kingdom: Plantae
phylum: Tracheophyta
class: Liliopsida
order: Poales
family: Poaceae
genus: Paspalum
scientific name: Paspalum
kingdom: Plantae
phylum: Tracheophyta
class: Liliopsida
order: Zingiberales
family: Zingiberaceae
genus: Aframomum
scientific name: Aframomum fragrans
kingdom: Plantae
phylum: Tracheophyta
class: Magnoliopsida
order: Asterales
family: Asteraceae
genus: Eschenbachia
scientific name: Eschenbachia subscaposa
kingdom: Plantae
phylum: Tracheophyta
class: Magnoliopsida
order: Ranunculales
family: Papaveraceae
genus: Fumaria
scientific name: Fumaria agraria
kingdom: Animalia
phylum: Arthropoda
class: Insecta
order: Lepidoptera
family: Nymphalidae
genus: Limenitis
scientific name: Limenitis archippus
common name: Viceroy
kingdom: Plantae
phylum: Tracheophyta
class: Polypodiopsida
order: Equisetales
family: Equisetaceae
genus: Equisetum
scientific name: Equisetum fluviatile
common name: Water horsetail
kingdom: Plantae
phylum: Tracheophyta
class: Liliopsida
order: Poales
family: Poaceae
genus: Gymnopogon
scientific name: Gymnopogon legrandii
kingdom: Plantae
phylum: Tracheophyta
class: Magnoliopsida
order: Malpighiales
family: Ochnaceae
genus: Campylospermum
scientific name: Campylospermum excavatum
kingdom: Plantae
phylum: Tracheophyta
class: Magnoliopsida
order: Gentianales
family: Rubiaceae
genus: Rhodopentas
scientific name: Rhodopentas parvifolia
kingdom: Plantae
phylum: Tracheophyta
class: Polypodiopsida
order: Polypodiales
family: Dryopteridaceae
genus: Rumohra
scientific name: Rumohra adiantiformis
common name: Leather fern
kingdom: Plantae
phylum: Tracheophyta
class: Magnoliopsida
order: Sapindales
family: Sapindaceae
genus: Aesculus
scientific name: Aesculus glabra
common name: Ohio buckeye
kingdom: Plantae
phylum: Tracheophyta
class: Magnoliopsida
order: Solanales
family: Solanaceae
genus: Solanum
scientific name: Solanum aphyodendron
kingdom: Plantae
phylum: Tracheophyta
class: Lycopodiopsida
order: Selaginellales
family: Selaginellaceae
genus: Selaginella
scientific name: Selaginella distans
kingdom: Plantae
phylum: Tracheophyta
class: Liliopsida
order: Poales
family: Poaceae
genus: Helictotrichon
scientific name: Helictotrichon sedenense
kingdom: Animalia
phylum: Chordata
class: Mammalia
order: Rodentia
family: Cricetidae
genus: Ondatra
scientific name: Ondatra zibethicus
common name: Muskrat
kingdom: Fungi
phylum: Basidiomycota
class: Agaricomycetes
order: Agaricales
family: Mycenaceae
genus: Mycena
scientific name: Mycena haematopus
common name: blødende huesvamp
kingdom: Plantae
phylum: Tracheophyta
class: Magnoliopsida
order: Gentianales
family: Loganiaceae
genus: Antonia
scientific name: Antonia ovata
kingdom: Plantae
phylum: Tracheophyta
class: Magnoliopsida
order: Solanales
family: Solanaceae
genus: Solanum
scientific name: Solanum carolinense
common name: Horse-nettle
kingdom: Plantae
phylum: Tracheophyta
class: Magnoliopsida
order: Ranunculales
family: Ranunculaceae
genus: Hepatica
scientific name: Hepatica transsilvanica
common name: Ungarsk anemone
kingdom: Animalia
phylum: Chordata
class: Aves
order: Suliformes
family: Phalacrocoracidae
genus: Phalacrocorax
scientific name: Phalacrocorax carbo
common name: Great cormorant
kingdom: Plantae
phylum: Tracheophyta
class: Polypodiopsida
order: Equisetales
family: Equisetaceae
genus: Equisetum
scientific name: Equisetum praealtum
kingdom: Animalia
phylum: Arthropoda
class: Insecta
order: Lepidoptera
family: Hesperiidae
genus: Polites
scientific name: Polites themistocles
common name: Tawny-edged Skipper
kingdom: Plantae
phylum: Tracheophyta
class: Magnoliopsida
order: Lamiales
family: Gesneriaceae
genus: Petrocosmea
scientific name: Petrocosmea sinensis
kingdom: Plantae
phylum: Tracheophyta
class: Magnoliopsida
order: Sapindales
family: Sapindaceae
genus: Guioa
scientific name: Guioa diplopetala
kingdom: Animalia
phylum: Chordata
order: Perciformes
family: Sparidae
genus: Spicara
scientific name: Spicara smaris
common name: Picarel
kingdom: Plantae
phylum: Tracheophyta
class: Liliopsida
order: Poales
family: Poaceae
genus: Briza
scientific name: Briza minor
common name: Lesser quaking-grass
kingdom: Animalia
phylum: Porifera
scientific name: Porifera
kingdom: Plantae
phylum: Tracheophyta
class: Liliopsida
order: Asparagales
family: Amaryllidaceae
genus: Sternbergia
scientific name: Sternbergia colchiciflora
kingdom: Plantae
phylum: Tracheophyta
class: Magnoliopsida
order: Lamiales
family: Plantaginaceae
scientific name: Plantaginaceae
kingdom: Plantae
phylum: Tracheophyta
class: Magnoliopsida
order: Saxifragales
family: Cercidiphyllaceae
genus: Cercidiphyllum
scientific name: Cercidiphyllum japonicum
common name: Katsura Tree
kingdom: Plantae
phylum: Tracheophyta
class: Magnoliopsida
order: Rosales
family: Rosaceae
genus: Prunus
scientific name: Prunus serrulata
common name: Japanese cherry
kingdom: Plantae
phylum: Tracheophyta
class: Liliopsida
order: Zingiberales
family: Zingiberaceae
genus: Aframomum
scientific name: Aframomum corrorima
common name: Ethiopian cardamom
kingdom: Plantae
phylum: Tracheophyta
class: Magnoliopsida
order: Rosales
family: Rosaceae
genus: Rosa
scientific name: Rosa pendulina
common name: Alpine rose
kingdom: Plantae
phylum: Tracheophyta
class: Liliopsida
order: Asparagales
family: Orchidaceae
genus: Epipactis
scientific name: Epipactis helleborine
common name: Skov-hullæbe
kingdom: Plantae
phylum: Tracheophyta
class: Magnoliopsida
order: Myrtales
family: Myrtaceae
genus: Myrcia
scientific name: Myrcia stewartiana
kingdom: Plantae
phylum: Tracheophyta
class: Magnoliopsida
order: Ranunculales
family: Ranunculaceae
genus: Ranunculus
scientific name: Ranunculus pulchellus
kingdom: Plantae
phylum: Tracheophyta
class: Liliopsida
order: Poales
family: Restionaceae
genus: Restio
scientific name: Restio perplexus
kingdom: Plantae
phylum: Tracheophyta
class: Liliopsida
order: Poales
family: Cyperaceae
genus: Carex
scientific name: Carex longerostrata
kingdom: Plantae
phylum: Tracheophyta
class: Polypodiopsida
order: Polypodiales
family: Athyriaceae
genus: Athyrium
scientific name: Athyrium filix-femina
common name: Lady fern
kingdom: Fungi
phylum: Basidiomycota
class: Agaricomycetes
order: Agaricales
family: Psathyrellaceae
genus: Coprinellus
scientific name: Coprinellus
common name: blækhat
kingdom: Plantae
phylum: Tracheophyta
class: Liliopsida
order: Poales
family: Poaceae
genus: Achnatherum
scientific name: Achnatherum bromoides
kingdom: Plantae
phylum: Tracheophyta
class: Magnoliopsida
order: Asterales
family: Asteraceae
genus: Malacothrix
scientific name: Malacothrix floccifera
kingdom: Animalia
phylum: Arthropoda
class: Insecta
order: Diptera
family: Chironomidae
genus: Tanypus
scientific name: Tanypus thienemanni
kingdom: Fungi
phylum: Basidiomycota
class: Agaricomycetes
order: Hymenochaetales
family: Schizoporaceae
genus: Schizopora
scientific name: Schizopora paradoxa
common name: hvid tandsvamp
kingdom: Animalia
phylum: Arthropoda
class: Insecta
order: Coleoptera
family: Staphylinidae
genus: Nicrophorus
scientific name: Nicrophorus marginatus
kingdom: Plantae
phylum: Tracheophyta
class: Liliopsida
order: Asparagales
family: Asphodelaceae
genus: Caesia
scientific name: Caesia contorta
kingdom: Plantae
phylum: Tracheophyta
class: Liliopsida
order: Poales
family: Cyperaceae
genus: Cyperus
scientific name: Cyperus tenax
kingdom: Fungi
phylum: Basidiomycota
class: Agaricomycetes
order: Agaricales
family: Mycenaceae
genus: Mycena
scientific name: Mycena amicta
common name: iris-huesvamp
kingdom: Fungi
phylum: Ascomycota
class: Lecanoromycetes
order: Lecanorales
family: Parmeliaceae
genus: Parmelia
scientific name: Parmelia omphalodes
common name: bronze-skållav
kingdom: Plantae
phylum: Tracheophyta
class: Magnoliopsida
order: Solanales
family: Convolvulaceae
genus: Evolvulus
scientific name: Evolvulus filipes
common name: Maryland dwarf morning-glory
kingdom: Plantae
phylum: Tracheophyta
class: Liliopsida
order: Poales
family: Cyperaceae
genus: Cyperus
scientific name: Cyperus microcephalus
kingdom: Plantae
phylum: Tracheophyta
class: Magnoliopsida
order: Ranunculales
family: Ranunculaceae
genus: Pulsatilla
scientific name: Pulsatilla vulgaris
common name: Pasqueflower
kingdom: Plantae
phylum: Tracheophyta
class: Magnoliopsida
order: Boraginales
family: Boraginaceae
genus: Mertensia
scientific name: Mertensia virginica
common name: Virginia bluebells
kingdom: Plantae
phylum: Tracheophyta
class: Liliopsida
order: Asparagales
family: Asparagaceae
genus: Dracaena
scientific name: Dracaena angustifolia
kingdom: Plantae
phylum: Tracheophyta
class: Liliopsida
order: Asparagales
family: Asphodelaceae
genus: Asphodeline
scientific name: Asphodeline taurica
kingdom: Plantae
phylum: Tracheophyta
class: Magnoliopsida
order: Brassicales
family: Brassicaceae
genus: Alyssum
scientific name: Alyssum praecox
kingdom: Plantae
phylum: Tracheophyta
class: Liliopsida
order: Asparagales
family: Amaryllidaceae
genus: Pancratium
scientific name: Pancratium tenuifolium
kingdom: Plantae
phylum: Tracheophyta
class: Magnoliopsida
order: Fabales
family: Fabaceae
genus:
__________
• _Stated problem_
Write out the records from the start through the line that contains "common name: Viceroy", copying each line exactly. Begin at the first line and stop after that one.

• _Completed task_
kingdom: Plantae
phylum: Tracheophyta
class: Liliopsida
order: Poales
family: Poaceae
genus: Paspalum
scientific name: Paspalum
kingdom: Plantae
phylum: Tracheophyta
class: Liliopsida
order: Zingiberales
family: Zingiberaceae
genus: Aframomum
scientific name: Aframomum fragrans
kingdom: Plantae
phylum: Tracheophyta
class: Magnoliopsida
order: Asterales
family: Asteraceae
genus: Eschenbachia
scientific name: Eschenbachia subscaposa
kingdom: Plantae
phylum: Tracheophyta
class: Magnoliopsida
order: Ranunculales
family: Papaveraceae
genus: Fumaria
scientific name: Fumaria agraria
kingdom: Animalia
phylum: Arthropoda
class: Insecta
order: Lepidoptera
family: Nymphalidae
genus: Limenitis
scientific name: Limenitis archippus
common name: Viceroy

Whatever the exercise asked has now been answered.